The movie tells the story of a prison riot led by the inmate, Malamadre (Luis Tosar). During the riot, a prison warden called Juan (Alberto Ammann) gets trapped amongst the inmates. The warden thereafter poses as a fellow prisoner as he tries to survive.

I was reluctant to watch the movie as I had heard nothing about it. When, I did watch it, it blew me away. I love prison movies and this offering is up there with the best.

The feature gets straight into the story from the start, cracks on with gripping drama, shocking moments, violence and a tension filled atmosphere. It's an intense view as the fate of the lead actors near.
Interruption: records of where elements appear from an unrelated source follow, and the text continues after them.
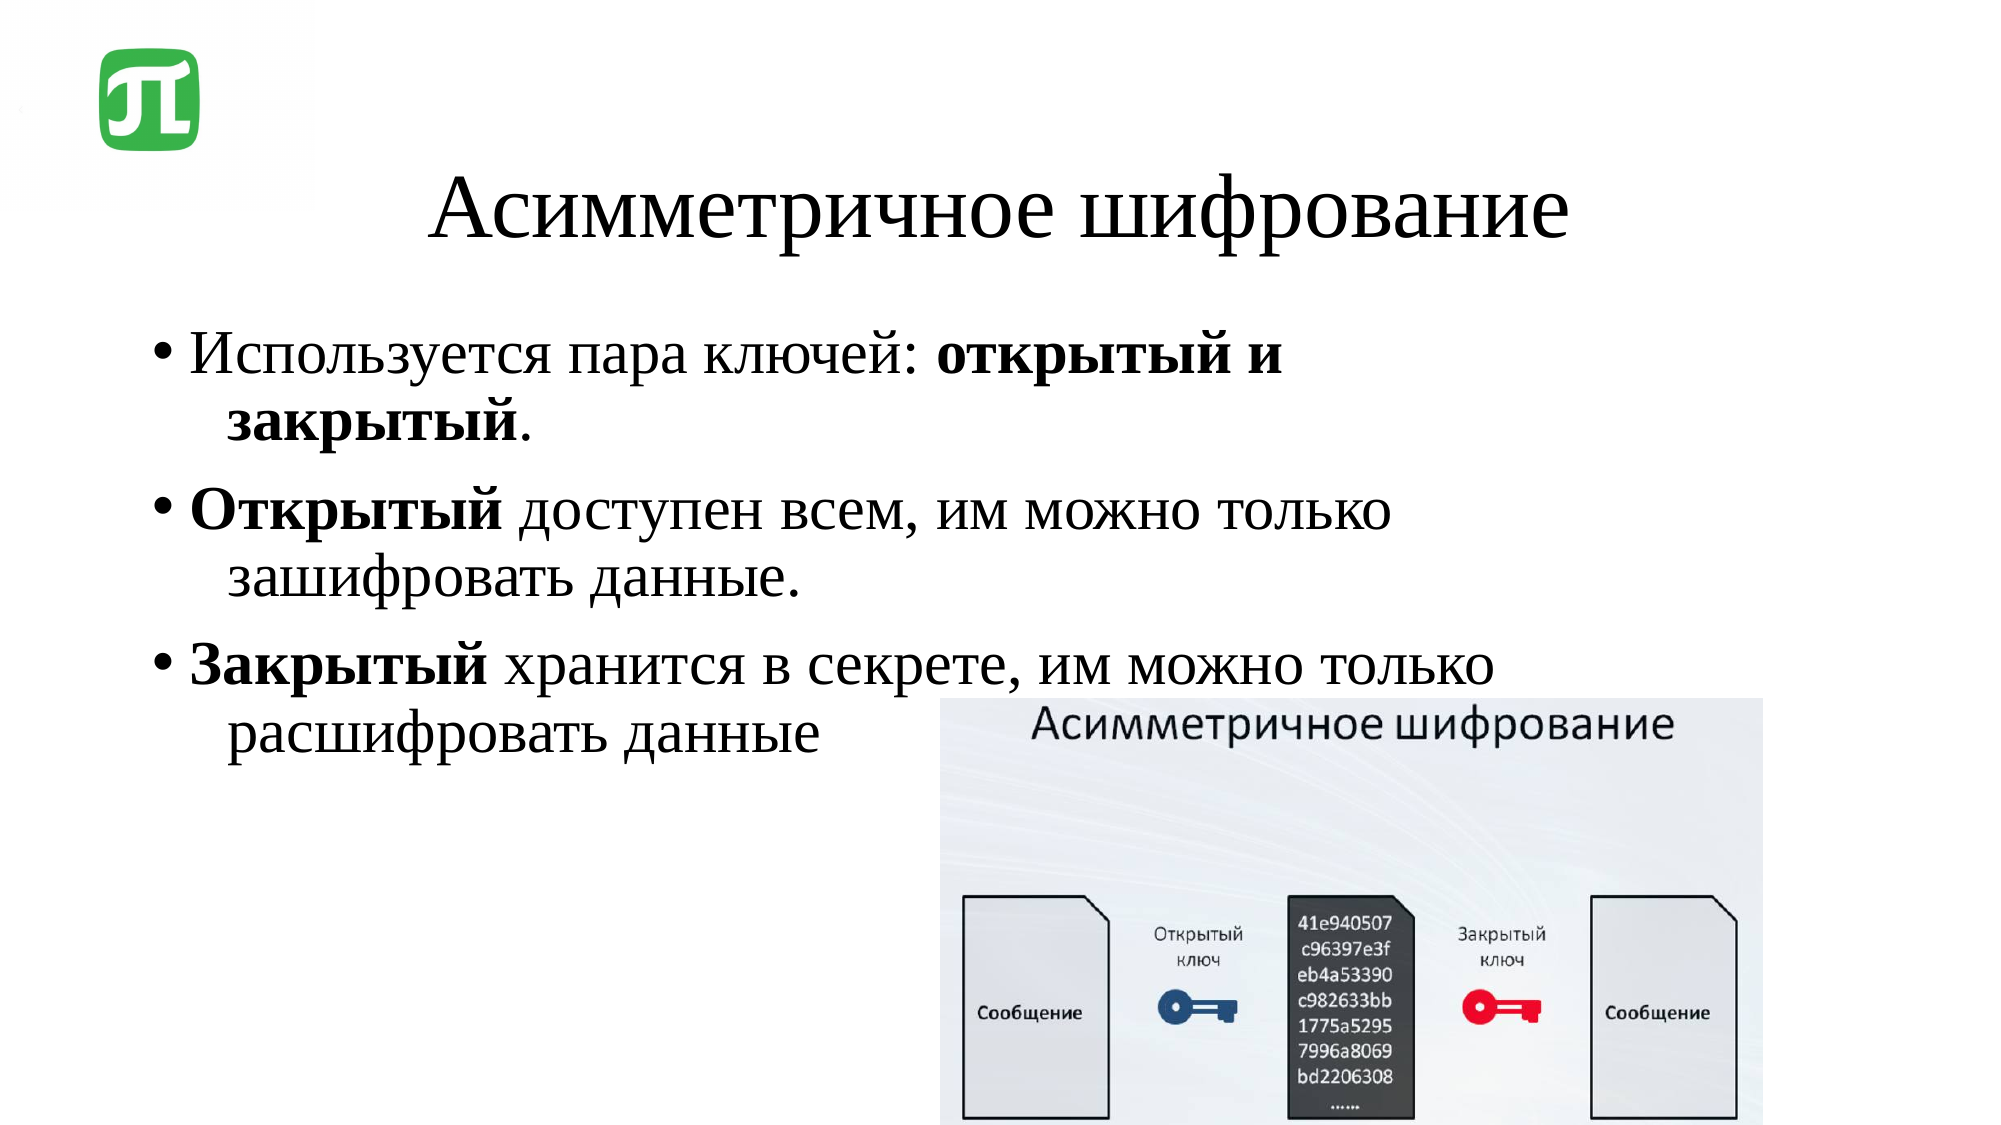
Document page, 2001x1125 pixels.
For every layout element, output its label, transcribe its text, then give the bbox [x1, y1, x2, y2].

title Асимметричное шифрование [137, 99, 1863, 317]
picture [940, 698, 1763, 1125]
picture [0, 0, 315, 211]
list Используется пара ключей: открытый и закрытый. Открытый доступен всем, им можно только зашифровать данные. Закрытый хранится в секрете, им можно только расшифровать данные [137, 311, 1576, 788]
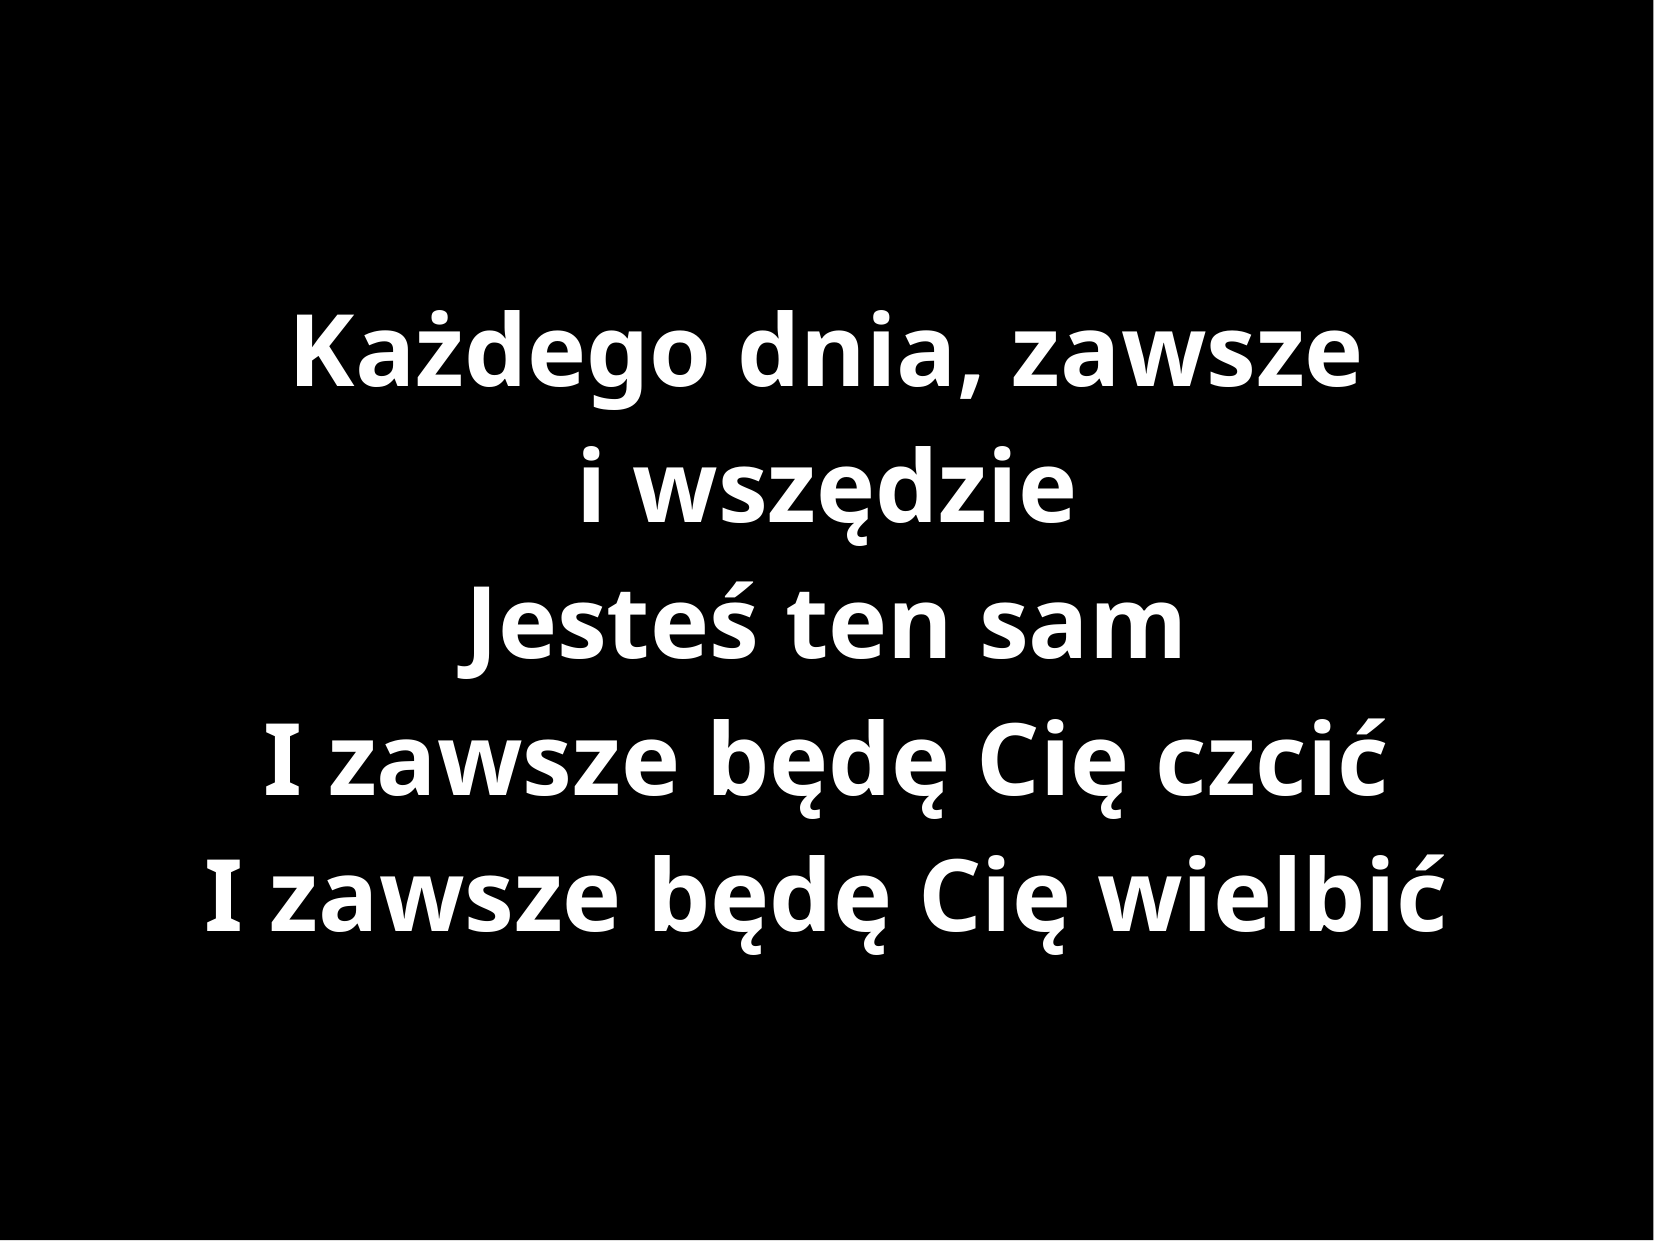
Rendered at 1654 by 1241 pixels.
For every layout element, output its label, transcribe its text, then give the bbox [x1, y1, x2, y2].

title Każdego dnia, zawsze i wszędzie Jesteś ten sam I zawsze będę Cię czcić I zawsze będę Cię wielbić [0, 0, 1654, 1241]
The ending is perfect.

The downside is the sub-plot involving Juan's wife Elena (Marta Etura), it takes the momentum away from the main story and at times drags. Saying that Etura had the last laugh in the end by winning a Goya award for best supporting actress.

The main thing that makes the film work is the Tour De Force stunning performance from the menacing and deep voiced anti-hero, Luis Tosar. Just sheer brilliance. As a result he deservedly won the award for best lead actor. Alberto Ammann also puts in an award-winning performance complimenting Tosar perfectly. The scenes involving the interaction between Tosar and Ammann are of the highest quality.

The award-winning direction by Daniel Monzón is excellent. He explores the themes loyalty, friendship, revenge and betrayal with finesse. His end product is powerful as it gets.

'Celda 211' is compelling heart-thumping cinema.